* [Short exercise]
Find each item below that contains the word "Lord" and copy that item in full.

— start Task material —

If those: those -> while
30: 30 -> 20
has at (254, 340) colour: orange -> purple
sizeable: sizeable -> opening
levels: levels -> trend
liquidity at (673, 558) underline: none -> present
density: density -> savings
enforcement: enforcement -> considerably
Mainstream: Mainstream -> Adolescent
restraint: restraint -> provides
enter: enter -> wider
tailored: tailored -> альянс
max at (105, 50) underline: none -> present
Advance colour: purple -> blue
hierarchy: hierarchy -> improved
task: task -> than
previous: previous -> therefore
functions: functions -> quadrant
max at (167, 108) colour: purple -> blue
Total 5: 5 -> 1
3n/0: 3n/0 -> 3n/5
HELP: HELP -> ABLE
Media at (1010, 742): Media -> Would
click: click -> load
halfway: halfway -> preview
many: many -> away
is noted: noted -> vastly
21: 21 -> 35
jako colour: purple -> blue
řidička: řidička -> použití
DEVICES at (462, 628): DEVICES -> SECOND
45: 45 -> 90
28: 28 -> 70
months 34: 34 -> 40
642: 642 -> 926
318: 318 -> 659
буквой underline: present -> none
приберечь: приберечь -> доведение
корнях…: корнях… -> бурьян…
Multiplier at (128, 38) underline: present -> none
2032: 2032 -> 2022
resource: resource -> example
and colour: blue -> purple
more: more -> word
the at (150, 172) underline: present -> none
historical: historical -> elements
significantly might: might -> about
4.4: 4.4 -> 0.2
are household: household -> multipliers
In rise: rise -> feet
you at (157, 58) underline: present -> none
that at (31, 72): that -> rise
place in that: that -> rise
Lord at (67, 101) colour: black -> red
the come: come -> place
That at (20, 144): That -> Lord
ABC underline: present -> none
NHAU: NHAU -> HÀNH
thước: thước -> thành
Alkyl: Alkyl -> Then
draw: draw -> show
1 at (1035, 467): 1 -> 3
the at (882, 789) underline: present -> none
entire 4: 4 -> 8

— end Task material —

* [Correct output]
Lord at (67, 101) colour: black -> red
That at (20, 144): That -> Lord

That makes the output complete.